Our community lost a gentle giant recently with the passing of the Rev. Annette Barnes. A leader at St. Bartholomew Catholic Church who ministered to those who have lost loved ones and those fighting for their own lives, Barnes’ selfless gifts touched so many people. She died last week at 85.

While Barnes was gentle in nature, she stood boldly and spoke strongly for the rights of all. In her life, she advocated for vulnerable children in the justice system and for people who faced discrimination, as she had as a young Black woman denied service at a restaurant in the early 1960s.

“She dealt with a lot of pain and racial struggles earlier in her life,” said Fr. Chris Wadelton, St. Bartholomew pastor. “That somewhat defined who she was, and why she was such a passionate defender of justice.”

Listing her civic activities, we barely scratch the surface to note that Barnes served on the Columbus Human Rights Commission, was a member of the city police audit and review committee, and helped amend city ordinances that extended Columbus’ protections against discrimination on the basis of sexual orientation, gender identity and age.

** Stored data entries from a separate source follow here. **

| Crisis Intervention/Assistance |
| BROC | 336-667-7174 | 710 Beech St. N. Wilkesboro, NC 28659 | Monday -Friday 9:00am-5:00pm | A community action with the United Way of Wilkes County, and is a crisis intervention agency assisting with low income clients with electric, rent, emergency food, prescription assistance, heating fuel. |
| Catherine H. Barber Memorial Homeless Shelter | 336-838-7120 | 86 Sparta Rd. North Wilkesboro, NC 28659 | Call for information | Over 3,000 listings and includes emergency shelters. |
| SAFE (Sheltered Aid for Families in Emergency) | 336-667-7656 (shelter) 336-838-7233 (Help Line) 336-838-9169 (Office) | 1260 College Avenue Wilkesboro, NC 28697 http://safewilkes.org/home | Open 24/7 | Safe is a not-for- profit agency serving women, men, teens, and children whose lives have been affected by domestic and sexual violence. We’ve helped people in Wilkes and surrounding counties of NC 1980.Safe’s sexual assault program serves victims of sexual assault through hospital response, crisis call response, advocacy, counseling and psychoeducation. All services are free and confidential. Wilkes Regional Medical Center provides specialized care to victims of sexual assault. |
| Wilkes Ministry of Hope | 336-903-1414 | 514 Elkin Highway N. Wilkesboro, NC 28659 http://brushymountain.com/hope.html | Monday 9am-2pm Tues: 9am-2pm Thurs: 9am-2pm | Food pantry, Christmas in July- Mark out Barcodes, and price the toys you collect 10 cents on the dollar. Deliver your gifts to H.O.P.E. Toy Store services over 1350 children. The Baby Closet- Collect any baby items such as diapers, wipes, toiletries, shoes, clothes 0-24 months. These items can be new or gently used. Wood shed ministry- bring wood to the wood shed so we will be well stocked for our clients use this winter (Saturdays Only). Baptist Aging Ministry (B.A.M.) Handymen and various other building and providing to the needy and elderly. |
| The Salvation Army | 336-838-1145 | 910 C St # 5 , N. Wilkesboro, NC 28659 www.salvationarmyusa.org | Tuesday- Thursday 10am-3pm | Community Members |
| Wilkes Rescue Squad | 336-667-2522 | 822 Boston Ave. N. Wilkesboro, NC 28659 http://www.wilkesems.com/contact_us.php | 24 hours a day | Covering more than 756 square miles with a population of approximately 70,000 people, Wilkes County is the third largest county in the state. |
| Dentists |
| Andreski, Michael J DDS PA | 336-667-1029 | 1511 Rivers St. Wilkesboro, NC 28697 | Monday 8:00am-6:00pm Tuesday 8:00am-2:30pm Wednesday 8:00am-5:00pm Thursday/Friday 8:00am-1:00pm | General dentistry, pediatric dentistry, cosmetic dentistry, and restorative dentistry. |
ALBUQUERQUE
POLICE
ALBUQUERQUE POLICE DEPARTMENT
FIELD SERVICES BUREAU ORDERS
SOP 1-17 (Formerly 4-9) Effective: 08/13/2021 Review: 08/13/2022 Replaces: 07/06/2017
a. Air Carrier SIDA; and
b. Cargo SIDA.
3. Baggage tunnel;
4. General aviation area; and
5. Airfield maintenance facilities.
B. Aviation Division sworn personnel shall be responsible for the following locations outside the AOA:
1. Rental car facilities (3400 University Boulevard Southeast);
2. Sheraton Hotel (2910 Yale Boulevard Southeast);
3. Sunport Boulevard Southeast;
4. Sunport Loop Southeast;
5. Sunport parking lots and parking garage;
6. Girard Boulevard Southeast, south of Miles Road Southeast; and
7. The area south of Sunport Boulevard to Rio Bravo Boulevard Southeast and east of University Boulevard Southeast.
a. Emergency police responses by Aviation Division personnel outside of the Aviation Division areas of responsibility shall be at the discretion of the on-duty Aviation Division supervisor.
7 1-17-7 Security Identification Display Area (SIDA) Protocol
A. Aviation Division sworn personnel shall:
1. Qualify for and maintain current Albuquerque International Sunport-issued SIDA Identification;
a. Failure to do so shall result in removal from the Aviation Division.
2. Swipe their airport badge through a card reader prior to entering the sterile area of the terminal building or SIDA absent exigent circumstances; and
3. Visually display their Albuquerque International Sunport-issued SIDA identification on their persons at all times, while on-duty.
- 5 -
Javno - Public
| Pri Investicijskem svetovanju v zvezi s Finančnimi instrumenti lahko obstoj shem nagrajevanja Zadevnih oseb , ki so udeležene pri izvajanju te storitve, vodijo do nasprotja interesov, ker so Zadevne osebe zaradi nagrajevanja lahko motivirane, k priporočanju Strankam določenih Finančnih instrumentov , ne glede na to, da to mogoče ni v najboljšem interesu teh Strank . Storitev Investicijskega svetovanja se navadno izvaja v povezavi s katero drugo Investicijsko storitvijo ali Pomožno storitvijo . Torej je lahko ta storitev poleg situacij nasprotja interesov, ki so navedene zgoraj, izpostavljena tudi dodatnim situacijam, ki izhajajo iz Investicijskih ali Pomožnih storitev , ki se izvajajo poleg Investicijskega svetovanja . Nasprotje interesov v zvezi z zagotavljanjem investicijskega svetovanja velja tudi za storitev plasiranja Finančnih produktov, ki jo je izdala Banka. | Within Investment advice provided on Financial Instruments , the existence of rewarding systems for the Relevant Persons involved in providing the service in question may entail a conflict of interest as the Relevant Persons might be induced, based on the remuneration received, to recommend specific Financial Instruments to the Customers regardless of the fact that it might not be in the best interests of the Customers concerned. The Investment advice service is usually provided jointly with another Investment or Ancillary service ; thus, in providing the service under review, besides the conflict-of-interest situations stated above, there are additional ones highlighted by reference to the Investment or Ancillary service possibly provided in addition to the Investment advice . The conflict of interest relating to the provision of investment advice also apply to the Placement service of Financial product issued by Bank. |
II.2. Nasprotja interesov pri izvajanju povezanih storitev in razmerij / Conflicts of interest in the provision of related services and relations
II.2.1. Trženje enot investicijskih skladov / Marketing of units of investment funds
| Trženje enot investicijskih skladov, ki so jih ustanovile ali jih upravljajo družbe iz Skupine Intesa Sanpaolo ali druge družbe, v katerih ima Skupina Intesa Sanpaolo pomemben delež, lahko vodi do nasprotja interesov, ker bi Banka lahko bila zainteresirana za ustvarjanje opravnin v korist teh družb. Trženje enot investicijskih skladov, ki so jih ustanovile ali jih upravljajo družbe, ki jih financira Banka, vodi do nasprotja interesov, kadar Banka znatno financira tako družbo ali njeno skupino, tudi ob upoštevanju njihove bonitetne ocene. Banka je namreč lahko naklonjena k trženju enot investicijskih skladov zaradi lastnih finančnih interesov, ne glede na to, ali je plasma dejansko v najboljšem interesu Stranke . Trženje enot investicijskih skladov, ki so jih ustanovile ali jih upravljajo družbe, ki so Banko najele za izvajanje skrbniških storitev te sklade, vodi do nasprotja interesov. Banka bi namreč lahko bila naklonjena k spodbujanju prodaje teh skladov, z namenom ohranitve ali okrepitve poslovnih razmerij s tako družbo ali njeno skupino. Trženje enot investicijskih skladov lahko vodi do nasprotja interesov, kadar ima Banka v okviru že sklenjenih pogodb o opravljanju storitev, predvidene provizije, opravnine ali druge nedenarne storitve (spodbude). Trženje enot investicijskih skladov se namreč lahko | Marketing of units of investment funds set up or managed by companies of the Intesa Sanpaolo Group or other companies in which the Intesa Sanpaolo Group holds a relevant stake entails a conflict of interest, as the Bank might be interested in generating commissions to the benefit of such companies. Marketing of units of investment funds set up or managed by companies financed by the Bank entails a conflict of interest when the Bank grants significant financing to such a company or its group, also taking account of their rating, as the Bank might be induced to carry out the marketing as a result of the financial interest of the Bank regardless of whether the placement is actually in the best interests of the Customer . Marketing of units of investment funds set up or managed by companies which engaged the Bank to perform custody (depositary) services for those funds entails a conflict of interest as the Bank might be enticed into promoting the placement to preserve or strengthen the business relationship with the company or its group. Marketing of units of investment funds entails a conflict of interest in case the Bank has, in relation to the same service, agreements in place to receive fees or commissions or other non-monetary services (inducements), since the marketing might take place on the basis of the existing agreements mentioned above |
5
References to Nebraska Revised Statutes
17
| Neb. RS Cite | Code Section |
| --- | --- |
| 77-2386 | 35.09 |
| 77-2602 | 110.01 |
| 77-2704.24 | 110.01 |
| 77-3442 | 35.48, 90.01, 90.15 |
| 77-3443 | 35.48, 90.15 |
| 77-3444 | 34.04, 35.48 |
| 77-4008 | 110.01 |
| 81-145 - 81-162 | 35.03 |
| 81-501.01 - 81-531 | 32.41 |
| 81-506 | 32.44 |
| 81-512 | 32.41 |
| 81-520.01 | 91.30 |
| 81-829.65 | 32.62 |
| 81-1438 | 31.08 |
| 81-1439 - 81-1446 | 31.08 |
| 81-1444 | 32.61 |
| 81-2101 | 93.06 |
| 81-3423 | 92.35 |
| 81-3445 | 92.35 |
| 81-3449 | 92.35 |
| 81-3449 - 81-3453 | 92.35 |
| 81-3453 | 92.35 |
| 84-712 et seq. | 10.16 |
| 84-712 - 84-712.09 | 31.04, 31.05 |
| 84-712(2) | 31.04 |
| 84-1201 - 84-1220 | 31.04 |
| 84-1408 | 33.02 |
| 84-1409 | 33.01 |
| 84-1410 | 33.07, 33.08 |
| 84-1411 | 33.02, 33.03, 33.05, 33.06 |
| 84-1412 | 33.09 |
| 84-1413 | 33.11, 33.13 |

Barnes also lived out her compassion. People who knew her well said she selflessly ministered to those in need of spiritual comfort, whether they were just starting out in life or were near the end. She frequently visited and comforted cancer patients. “I don’t have a cure for them,” she said, “but I have a heart for them.”

Mayor Jim Lienhoop knew Barnes well — they lived in the same neighborhood.

“She just had a great empathy for others, a willingness to serve, and a great desire to make the world around her a little bit better,” Lienhoop said. “And in doing so, she blessed all of us.”

Barnes was recognized as The Republic’s Woman of the Year in 2017. The Rev. Clem Davis was among numerous community members who sent letters in support of her nomination. He wrote, “Barnes is comfortable in her own skin and will fight to allow everyone to experience that same comfort in theirs.”

We should all be so fortunate as to live our lives in such a way. What a world this would be if we all could.

Not that Barnes, like the rest of us, didn’t have her trials. In her Woman of the Year profile, Barnes acknowledged that sometimes, she asked God to “watch her mouth.”

“When I go silent, you know that I am thinking about what my mother taught me,” Barnes said in 2017 of her tendency to speak up when others won’t. “If you can’t say something nice, don’t say anything at all. Sometimes I think my mother is still on my shoulder,” she said.

The Rev. Annette Barnes made Columbus a better place to live, and she helped countless people in their times of need. Let us honor her memory, and may we continue to be enlightened by her example and inspired by her legacy of kindness, care, compassion and service to others and to her community.